» **Directive**
Your task is to repeat exactly the lines below between the line holding "целый день воспроизведения музыки." and the line holding "столик, только очень маленький и узкий. Его", inclusive, and only those.

=-=-=-=-=

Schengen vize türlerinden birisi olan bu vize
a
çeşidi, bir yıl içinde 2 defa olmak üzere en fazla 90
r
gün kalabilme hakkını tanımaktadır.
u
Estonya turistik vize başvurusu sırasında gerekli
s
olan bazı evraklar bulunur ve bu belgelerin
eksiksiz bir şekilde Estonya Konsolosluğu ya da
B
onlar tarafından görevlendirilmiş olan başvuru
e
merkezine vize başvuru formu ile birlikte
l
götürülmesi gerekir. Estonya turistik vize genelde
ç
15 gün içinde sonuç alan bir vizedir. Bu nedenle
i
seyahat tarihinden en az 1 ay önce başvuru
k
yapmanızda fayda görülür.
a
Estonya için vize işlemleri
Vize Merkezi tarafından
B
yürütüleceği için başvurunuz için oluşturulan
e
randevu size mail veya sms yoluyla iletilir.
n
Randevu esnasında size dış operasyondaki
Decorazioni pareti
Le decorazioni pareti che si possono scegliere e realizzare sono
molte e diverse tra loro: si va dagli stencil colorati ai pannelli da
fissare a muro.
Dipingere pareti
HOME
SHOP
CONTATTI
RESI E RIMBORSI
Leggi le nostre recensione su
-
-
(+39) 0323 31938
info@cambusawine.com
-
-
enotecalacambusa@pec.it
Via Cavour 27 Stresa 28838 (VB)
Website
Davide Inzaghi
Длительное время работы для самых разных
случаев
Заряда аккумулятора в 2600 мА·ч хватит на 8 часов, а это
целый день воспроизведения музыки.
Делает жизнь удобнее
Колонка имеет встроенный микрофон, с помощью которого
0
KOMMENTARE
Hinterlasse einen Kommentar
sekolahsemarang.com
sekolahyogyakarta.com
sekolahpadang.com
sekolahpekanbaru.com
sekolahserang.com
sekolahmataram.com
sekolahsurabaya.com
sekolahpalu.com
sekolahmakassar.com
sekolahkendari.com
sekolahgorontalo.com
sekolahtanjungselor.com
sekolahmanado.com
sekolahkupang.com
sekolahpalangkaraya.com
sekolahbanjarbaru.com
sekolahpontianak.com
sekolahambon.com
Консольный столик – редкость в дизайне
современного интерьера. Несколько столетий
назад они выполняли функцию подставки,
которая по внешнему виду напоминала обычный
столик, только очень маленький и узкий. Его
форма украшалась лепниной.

=-=-=-=-=

» **Written solution**
целый день воспроизведения музыки.
Делает жизнь удобнее
Колонка имеет встроенный микрофон, с помощью которого
0
KOMMENTARE
Hinterlasse einen Kommentar
sekolahsemarang.com
sekolahyogyakarta.com
sekolahpadang.com
sekolahpekanbaru.com
sekolahserang.com
sekolahmataram.com
sekolahsurabaya.com
sekolahpalu.com
sekolahmakassar.com
sekolahkendari.com
sekolahgorontalo.com
sekolahtanjungselor.com
sekolahmanado.com
sekolahkupang.com
sekolahpalangkaraya.com
sekolahbanjarbaru.com
sekolahpontianak.com
sekolahambon.com
Консольный столик – редкость в дизайне
современного интерьера. Несколько столетий
назад они выполняли функцию подставки,
которая по внешнему виду напоминала обычный
столик, только очень маленький и узкий. Его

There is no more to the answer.